The holidays are a special time of year for most people. They are a time of friendship, of giving, of sharing, and of being around the people you love and those who love you. Unfortunately, what makes the holidays so special for most people makes them intolerable for a narcissist.

The narcissist must be the center of attention. In the holiday season, there are a lot of things to attend to, and trying to become better than everyone else at the family gathering, the concert, the staff party, or any other event can be impossible. Rather than trying to accept this, the narcissist moves to devalue and destroy the happiness of those they are around, showing their complete inability to express empathy and to simply enjoy the fact those around them are having fun.

There is another factor at play in a holiday with a narcissist. As the partner, you are also setting expectations and perhaps giving the individual the benefit of the doubt they will handle this holiday season better. They may even indicate they are not going to repeat past behaviors, and they may initially manage to mimic or play the role of a supportive, positive, and engaged spouse, partner, or parent.

Signs of Problems on the Horizon 

It is not possible for the narcissist to remain in the honeymoon period of the holiday season. There are often a few key signs that begin to appear that signal the looming eruption of their narcissistic behavior.

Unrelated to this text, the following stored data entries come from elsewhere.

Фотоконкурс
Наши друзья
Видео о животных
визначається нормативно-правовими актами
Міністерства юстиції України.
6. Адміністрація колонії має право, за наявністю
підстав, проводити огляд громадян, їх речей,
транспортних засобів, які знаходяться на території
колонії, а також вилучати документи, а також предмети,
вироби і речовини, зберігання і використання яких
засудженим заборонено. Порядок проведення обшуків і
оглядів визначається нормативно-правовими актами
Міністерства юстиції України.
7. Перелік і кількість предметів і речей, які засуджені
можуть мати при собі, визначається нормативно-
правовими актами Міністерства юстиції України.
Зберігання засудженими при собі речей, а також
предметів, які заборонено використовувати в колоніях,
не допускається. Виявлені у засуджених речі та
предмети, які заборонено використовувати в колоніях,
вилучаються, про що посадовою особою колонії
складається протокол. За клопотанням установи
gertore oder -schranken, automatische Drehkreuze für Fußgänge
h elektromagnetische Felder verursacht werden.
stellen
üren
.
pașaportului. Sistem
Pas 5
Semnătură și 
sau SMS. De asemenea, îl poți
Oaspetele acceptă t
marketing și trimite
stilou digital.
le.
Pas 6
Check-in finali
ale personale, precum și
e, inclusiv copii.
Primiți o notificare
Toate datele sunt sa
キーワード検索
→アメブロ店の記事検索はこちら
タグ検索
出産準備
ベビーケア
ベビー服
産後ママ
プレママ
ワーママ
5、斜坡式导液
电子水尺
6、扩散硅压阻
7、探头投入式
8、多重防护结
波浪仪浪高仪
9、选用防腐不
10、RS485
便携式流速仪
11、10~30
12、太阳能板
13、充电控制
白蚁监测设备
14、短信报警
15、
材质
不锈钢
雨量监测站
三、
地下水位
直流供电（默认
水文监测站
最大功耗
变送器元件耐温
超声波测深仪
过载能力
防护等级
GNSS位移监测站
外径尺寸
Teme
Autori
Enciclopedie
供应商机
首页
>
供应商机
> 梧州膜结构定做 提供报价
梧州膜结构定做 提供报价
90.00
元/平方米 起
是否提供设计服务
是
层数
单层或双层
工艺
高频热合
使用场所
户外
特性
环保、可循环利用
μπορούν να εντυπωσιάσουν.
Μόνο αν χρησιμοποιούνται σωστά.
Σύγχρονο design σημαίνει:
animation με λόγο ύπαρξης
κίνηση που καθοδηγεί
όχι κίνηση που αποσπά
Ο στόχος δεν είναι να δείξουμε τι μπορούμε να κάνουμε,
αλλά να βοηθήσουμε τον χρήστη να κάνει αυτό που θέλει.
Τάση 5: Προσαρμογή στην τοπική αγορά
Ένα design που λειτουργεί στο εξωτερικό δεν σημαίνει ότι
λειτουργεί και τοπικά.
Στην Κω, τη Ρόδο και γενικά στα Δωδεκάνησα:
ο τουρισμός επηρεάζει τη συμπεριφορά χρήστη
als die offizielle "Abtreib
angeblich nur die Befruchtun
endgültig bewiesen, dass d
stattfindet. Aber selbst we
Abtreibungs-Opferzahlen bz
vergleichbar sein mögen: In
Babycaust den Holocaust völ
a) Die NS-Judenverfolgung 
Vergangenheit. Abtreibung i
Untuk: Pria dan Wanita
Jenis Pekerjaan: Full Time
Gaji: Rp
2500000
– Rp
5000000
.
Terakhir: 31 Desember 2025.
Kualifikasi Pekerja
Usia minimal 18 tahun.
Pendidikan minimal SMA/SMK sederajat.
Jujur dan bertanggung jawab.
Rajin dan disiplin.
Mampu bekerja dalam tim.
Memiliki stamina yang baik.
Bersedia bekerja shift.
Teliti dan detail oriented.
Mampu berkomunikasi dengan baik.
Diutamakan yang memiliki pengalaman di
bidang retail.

Some of the key signs to look for include:

  • Increasing criticism – everything you are trying to do for the holidays, from decorating to accepting invitations to events, suddenly becomes a problem. You are criticized for your actions and behaviors, even if the narcissist may have agreed or indicated acceptances earlier.
  • Sudden changes – it is not uncommon for the narcissist to suddenly make decisions and changes in plans that make him look good. Perhaps this is deciding to visit his parents, attending an event, or even volunteering to do something that puts him in the center spotlight.
  • Disappearing – the narcissist may also agree to do things and then not show up or completely disappear. This is particularly hurtful and harmful to children. The narcissist may use children as a way to hurt the other parent, particularly in divorced families.

Finally, and perhaps the most hurtful for the partner, is the narcissist’s attempt to start fights to ruin the holidays. They will go on the attack for anything, literally turning the seasons into an emotional bonfire.

What To Do   
It is important to talk to a therapist or join a community such as my Inner Circle  and have a plan for how to handle the behavior of the narcissist. You should create a strategy to set boundaries, focus on your needs and that of your children, and to move forward in celebrating the holidays in a positive way.
If you have recently left a relationship with a narcissist, this is a time of year they often attempt to reconnect with past partners. They may use guilt at their “loneliness” to attempt to get into your world and back into a relationship. This can include trying to gain your sympathy by telling stories of their lack of family or holiday traditions and playing on your emotions at this time of the year.
For your mental health and wellbeing, it is critical to recognize these ploys and take action to prevent the narcissist from ruining your holiday season.